**Activity**.
Say whether each statement agrees with the methods text below, answering yes or no and quoting the words of the text that decide it. (a) Total RNA was isolated with the PrimeScript RT reagent kit. (b) Cell Signaling Technology supplied the primary antibodies against Beclin1, Atg5, and BNIP3. (c) Protein bands were recorded on X-ray film.

**Provided text**.

Immunofluorescence analysis was performed following a previous study (Cummins et al., 2018). P62 immunoreactivity was detected with a fluorescence microscope (Nikon Eclipse 80i, Tokyo, Japan). More than 103 cells were counted to quantitate cell autophagy.

Quantitative Real-Time PCR

Guided by the manufacturer’s instructions, RNeasy Mini Kit (QIAGEN, Germany) was used to isolate total RNA and PrimeScript RT reagent kit (Takara Bio Inc, Japan) was used to perform RT-PCR assay (Xue et al., 2017a; Xue et al., 2017b). The primer pairs used to detect GAPDH, Mfn2, Beclin1, Atg5, Bax, Bcl2, LC3-I, and LC3-II were synthesized by Shanghai Sangon biotech (Shanghai, China) (Supplementary Table S1 online).

Western Blot Analysis

Western blot analysis was performed as depicted in a previous study (Serna-Salas et al., 2018). The primary antibodies (GAPDH, Mfn2, and P62 from Abcam; Beclin1, Atg5, and BNIP3 from Cell Signaling Technology; ATP synthase β and LC3 from Sigma) are listed in Supplementary Table S2 online. X-ray film was used to record the protein bands.

**Data excerpts**.
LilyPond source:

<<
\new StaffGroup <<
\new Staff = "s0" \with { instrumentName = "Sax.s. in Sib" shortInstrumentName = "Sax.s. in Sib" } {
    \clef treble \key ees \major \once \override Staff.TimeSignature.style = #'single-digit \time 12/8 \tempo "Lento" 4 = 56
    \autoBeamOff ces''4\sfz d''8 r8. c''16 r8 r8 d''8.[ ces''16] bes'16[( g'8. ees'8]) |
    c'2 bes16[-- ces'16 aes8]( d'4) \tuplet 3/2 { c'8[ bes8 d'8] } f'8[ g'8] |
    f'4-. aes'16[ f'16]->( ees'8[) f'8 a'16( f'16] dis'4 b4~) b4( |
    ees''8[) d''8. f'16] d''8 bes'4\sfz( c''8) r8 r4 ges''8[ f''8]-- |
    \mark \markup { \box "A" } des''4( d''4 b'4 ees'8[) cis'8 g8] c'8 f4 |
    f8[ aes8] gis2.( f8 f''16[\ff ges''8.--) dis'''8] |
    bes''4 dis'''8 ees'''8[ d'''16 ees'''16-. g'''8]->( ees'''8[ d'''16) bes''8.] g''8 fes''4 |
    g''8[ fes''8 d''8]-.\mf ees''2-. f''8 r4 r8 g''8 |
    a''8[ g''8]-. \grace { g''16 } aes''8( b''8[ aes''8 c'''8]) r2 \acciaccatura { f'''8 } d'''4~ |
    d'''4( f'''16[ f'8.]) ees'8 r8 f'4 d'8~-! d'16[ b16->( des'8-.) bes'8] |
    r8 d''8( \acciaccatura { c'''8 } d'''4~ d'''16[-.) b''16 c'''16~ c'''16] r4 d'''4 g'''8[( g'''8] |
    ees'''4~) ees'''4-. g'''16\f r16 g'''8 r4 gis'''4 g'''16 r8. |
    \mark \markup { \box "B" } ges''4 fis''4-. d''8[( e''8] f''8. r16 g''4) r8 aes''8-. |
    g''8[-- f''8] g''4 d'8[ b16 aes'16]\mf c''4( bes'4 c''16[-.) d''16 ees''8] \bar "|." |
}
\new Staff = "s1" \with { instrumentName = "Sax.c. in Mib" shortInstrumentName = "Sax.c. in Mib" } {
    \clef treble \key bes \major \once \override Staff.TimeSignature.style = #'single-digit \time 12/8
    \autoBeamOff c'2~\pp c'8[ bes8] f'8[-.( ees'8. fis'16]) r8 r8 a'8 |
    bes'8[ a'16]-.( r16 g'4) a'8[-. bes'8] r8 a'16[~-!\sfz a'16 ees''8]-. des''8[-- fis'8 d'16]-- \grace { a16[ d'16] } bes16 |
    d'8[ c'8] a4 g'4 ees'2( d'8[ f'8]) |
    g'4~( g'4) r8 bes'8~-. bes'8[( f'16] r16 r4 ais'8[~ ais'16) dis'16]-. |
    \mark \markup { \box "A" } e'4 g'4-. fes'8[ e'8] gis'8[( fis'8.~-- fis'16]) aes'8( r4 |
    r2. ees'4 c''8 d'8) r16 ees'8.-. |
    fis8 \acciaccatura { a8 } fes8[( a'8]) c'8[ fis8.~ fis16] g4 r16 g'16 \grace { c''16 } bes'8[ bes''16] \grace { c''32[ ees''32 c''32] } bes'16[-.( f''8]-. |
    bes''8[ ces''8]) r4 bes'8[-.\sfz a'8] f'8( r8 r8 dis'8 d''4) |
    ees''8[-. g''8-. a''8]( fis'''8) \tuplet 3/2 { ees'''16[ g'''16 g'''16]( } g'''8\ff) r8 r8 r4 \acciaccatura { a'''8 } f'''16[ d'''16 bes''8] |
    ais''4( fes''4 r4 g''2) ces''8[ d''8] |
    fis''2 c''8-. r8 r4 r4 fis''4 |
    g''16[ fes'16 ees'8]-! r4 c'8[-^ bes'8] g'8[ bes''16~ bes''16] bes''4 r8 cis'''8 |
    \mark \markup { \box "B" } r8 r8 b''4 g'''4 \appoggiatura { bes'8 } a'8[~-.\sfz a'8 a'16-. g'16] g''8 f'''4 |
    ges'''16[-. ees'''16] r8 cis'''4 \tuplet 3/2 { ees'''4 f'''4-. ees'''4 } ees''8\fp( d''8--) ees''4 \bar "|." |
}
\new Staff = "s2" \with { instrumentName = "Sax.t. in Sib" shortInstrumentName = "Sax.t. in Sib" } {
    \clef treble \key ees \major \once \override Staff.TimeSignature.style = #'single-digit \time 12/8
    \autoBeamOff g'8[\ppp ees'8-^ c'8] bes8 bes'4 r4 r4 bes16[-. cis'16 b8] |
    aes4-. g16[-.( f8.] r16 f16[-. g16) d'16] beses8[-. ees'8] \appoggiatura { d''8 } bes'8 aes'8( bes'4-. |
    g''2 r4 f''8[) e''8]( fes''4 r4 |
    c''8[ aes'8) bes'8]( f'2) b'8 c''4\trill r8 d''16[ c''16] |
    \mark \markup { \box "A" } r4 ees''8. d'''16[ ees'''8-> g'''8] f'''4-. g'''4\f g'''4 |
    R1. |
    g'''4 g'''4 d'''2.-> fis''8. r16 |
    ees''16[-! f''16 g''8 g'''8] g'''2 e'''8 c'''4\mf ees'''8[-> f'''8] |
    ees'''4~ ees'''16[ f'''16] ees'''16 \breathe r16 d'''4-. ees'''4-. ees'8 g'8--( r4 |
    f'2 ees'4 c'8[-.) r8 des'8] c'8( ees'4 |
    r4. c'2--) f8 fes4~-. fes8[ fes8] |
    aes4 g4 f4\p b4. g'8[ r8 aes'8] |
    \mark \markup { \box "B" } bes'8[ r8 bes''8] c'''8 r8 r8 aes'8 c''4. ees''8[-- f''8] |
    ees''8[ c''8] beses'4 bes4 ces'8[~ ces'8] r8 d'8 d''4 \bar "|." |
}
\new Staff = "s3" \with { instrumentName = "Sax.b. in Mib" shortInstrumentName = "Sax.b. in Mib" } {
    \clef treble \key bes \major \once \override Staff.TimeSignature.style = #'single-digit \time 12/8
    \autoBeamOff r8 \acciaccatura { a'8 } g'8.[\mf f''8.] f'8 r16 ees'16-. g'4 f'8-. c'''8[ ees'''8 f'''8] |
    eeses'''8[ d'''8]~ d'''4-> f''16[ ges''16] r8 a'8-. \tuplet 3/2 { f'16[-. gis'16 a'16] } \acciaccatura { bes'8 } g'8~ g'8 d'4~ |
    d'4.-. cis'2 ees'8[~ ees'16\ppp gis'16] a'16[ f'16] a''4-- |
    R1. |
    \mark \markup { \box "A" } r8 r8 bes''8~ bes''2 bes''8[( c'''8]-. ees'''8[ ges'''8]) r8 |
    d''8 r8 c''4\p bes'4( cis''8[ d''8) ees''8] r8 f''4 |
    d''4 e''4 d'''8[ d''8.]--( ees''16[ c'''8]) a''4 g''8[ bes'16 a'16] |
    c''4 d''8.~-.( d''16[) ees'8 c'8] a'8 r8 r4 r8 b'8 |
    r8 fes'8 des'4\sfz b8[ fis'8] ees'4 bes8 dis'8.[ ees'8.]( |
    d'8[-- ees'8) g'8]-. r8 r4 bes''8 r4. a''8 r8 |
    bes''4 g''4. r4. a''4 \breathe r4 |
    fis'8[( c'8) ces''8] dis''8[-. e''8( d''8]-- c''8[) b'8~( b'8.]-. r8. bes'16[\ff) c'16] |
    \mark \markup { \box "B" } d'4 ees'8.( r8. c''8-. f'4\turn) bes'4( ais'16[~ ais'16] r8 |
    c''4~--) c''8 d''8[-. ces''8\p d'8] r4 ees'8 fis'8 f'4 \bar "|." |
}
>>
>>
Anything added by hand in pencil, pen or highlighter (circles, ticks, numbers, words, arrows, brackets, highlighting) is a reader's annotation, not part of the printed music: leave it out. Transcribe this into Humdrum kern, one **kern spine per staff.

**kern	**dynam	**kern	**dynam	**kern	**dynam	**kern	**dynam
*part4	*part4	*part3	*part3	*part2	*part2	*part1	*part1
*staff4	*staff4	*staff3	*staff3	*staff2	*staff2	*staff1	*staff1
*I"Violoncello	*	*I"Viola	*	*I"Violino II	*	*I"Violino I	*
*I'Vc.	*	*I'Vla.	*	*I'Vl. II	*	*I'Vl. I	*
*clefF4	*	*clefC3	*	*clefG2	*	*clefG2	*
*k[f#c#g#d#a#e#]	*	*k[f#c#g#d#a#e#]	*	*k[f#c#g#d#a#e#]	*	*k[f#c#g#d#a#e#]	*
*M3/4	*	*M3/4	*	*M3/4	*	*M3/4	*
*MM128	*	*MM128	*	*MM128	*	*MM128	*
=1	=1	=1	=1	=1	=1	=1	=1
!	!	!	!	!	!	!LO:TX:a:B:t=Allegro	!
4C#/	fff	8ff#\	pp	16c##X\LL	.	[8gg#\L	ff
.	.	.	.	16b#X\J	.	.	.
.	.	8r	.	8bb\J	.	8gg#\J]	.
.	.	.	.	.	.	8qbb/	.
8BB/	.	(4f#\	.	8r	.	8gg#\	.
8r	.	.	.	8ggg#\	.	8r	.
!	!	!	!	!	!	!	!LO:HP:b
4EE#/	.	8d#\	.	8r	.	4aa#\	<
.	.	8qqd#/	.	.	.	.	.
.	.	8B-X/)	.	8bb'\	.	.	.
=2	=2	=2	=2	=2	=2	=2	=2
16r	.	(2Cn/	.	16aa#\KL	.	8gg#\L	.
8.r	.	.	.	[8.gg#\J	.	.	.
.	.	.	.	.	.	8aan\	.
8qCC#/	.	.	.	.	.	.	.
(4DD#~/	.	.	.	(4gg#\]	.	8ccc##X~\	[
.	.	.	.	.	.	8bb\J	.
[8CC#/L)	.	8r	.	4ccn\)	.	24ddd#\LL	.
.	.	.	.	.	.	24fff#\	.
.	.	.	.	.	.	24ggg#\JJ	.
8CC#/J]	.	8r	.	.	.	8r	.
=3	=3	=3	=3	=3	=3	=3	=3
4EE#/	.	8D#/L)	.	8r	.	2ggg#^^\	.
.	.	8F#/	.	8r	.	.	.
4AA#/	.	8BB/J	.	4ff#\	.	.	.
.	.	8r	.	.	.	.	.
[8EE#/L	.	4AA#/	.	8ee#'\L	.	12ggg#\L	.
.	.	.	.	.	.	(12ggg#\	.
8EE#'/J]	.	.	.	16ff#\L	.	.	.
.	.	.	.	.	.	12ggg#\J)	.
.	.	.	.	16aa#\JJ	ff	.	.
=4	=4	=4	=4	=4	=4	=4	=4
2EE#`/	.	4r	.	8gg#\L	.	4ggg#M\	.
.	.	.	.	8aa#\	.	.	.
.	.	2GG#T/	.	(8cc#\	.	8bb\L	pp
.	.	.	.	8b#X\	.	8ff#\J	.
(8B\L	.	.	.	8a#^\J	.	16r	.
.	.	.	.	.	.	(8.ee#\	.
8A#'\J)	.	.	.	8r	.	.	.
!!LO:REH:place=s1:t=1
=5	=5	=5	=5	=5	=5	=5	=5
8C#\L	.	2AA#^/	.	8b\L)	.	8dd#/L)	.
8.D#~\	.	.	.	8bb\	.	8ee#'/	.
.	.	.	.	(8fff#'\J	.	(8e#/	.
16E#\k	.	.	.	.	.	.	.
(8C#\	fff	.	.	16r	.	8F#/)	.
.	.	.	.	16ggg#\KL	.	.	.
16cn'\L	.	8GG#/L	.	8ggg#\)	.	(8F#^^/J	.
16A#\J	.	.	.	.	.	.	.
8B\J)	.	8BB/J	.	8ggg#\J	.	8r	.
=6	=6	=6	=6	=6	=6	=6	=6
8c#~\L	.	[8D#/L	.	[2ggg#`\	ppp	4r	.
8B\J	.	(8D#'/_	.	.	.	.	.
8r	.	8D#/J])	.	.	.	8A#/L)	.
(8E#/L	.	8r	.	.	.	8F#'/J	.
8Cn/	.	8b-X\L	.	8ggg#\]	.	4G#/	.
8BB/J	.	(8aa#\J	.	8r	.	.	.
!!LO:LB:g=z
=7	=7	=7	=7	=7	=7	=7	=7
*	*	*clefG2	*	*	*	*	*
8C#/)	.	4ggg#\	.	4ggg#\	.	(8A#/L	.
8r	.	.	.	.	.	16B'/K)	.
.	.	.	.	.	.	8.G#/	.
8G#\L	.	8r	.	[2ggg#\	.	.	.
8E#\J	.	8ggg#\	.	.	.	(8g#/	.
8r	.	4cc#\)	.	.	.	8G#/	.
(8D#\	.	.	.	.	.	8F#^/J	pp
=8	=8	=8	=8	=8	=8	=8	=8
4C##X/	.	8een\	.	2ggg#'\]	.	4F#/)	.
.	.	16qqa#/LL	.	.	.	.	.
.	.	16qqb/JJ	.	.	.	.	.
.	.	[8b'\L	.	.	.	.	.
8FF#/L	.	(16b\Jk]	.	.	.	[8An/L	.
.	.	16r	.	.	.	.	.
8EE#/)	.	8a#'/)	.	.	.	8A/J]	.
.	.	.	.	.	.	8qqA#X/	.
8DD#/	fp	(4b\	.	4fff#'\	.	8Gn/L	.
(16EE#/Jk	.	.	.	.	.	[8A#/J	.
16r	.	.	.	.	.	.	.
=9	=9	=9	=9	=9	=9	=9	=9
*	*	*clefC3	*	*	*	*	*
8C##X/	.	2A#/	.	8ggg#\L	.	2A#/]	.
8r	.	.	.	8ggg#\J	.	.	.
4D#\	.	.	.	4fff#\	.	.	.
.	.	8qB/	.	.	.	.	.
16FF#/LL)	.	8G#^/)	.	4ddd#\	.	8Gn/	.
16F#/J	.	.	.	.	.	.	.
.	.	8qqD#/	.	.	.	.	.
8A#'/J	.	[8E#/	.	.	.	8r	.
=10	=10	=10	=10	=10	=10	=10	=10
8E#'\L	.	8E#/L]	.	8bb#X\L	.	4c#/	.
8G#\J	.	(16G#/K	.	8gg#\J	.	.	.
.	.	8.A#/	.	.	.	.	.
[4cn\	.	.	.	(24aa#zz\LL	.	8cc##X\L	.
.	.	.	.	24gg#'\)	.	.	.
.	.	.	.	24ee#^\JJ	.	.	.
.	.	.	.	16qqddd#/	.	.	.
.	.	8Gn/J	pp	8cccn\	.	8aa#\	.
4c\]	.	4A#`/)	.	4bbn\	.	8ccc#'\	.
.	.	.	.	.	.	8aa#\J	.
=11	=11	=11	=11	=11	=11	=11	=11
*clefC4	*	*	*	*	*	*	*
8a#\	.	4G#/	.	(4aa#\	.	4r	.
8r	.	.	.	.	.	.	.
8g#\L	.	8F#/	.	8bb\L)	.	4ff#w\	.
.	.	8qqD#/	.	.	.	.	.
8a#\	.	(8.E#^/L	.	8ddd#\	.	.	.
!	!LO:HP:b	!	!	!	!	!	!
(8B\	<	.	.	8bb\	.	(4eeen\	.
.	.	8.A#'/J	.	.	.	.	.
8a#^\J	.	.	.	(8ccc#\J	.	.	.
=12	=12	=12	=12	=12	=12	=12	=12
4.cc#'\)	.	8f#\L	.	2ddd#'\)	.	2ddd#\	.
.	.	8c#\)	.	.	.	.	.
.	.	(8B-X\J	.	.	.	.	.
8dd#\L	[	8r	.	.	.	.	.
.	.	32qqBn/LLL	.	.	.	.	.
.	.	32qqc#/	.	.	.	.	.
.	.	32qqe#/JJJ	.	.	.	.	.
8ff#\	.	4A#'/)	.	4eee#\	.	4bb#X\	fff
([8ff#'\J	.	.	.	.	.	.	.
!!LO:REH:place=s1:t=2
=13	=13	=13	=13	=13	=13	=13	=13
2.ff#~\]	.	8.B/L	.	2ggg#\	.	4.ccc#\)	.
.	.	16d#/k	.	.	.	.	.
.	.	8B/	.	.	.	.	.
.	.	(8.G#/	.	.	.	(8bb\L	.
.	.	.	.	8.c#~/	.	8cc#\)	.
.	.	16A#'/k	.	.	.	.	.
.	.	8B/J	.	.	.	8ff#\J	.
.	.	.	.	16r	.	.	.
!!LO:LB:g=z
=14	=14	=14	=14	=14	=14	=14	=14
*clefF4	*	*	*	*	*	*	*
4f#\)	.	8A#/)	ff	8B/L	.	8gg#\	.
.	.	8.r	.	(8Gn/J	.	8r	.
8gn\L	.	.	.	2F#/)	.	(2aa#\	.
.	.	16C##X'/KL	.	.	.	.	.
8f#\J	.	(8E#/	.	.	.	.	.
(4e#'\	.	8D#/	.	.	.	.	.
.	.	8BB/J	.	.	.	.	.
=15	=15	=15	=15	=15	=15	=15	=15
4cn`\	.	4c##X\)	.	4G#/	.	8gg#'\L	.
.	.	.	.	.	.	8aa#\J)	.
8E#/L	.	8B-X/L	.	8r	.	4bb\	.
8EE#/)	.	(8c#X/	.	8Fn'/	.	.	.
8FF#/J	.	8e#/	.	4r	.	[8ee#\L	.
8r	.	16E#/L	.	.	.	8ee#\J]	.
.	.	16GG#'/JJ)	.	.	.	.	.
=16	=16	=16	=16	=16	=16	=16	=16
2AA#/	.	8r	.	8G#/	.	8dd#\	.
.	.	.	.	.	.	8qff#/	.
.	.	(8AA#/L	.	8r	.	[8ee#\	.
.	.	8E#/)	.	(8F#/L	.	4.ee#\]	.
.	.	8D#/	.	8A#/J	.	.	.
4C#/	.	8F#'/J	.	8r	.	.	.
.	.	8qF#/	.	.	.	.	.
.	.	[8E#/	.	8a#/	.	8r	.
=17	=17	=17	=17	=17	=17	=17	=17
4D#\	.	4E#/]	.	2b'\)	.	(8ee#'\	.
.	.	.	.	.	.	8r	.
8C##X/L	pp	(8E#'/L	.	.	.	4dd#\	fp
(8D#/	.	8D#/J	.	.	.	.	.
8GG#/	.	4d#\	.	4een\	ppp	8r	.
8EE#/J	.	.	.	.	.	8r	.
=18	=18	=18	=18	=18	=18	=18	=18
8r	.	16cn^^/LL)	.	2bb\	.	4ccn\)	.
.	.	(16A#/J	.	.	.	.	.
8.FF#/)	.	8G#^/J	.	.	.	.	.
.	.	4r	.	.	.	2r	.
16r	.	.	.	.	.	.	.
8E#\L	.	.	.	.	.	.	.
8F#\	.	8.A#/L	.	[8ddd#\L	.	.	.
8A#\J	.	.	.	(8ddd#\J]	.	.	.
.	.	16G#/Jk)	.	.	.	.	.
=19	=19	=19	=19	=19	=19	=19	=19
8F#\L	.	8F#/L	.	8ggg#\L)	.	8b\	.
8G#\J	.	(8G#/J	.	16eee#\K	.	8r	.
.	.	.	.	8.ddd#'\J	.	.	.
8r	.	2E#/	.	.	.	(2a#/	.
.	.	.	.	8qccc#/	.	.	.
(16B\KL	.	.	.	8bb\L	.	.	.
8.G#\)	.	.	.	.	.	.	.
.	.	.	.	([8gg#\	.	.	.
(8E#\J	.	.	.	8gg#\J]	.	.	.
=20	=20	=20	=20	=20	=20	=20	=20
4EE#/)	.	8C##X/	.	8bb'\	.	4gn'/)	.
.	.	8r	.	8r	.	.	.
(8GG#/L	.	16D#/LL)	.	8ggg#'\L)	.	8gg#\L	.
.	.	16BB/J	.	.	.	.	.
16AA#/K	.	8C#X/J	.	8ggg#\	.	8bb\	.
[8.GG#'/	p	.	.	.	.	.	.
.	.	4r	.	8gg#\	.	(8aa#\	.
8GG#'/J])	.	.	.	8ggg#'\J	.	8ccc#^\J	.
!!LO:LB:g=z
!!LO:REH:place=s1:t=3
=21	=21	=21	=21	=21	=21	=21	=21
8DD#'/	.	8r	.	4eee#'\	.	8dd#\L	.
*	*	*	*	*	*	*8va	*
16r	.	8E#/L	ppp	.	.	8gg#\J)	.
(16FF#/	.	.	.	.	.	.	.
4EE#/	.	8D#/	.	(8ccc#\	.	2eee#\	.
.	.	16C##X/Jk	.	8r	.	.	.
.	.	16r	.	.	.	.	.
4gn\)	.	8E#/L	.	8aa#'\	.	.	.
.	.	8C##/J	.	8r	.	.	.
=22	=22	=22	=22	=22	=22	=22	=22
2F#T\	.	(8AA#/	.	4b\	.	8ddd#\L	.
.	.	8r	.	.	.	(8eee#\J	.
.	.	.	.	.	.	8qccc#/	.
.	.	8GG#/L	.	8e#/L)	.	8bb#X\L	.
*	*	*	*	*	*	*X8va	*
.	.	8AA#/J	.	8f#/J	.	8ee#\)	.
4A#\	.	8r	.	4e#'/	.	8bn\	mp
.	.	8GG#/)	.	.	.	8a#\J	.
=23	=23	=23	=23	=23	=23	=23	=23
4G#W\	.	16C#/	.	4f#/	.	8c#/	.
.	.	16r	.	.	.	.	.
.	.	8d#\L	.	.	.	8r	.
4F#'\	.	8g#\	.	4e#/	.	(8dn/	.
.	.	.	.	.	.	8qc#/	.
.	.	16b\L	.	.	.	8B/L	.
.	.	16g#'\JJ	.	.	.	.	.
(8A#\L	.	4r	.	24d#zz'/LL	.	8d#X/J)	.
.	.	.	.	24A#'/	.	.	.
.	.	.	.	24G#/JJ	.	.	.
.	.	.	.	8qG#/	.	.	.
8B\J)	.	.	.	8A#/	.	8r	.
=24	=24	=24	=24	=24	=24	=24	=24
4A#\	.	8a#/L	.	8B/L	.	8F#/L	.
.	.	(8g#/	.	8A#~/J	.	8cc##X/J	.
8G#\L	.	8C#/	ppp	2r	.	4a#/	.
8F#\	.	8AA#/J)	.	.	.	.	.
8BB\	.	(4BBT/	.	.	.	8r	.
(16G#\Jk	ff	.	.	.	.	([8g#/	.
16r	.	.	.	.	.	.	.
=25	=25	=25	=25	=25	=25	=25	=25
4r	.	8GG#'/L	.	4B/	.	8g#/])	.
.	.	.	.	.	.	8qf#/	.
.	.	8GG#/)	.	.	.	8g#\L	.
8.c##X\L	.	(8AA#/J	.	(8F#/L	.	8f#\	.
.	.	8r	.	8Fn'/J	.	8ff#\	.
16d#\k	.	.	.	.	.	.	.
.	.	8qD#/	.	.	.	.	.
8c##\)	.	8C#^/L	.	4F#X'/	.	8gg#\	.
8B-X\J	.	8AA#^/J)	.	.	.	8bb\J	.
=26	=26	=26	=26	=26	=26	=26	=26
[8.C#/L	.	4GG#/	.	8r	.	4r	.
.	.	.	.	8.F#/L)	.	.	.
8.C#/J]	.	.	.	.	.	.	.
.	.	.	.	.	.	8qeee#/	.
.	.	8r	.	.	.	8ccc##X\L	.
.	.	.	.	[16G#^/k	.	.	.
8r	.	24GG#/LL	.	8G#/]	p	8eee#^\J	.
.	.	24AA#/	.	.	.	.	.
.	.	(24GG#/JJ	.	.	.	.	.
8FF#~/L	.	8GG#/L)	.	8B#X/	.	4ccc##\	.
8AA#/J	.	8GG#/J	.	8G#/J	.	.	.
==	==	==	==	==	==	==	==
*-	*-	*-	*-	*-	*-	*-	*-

**Completed task**.
(a) No: "RNeasy Mini Kit (QIAGEN, Germany) was used to isolate total RNA"
(b) Yes: "Beclin1, Atg5, and BNIP3 from Cell Signaling Technology"
(c) Yes: "X-ray film was used to record the protein bands."